PF inhibited skeletal muscle atrophy in CKD model rats. (A) Body weight was evaluated weekly throughout the entire 16-weeks experimental period. (B, C) Weights of GA and TA muscles normalized by the final body weight. (D) Cross sections of TA muscle stained with H&E and Sirius Red. The red arrows indicate myofibers affected by atrophy, such as inflammatory cell infiltration, uneven muscle fiber thickness and cell nucleus displacement. Representative images of H&E staining (200× and 400×, scale bars: 100 and 50 μm).

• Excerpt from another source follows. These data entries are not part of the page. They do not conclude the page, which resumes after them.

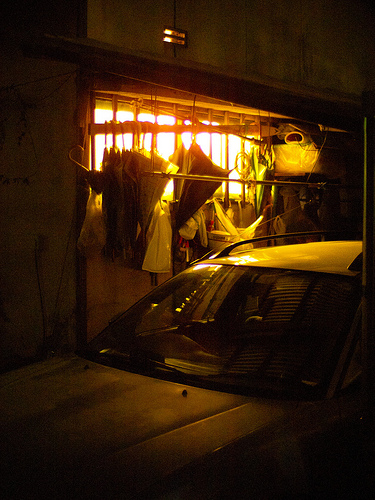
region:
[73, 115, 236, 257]
Umbrellas are hanging.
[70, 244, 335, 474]
One car is parked.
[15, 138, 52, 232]
Wall is white color.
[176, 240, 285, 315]
Light reflection is seen in car.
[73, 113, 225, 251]
Ten umbrellas are seen.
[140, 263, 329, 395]
reflection is seen in mirror.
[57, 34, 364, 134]
Rod is brown color.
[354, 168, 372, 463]
Pole is brown color.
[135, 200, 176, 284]
Cover is white color.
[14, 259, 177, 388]
Car is parked near the wall.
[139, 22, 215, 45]
small white line overhead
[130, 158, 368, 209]
long silver rail across stand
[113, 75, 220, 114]
edge of the stand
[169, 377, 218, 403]
small hole on front of car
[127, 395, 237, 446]
deep line in the car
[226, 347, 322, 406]
windshield on the car's front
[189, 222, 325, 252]
thick pole on top of car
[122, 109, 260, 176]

Representative images of Sirius Red staining (200×). (E) The cross-sectional area (CSA) of the TA muscle fibers of each group was measured (∼150 myofibers in each group). (F) The Sirius red area of the TA muscles (n = 15). (G) LDH levels in muscles. (H) MAFbx and MuRF-1 expression in the GA muscles was detected by immunofluorescence staining (200×, scale bars: 100 μm) using antibodies against MAFbx (red) and MuRF-1 (red), and the nuclei were detected via DAPI (blue) staining. (I) The relative fluorescence intensities of MAFbx and MuRF-1 were compared between the groups (n = 20). (J) Sections of GA muscle from different groups were examined with immunofluorescence staining (200×) using anti MyoD (red), anti MyoG (red) and DAPI (blue). (K) The relative fluorescence intensities of MyoD and MyoG were compared between groups (n = 20). (L) Representative immunoblotting of MAFbx, MuRF-1, MyoD, MyoG and GAPDH. (M) Quantification of protein expression in muscles (n = 6). The protein expression was normalized to that of GAPDH as a loading control. All of the data are expressed as the means ± S.Ds. Significant differences are indicated as ^* p < 0.05, ^** p < 0.01, ^*** p < 0.001 vs. the Sham group. ^# p < 0.05, ^## p < 0.01, ^### p < 0.001 vs. the Model group.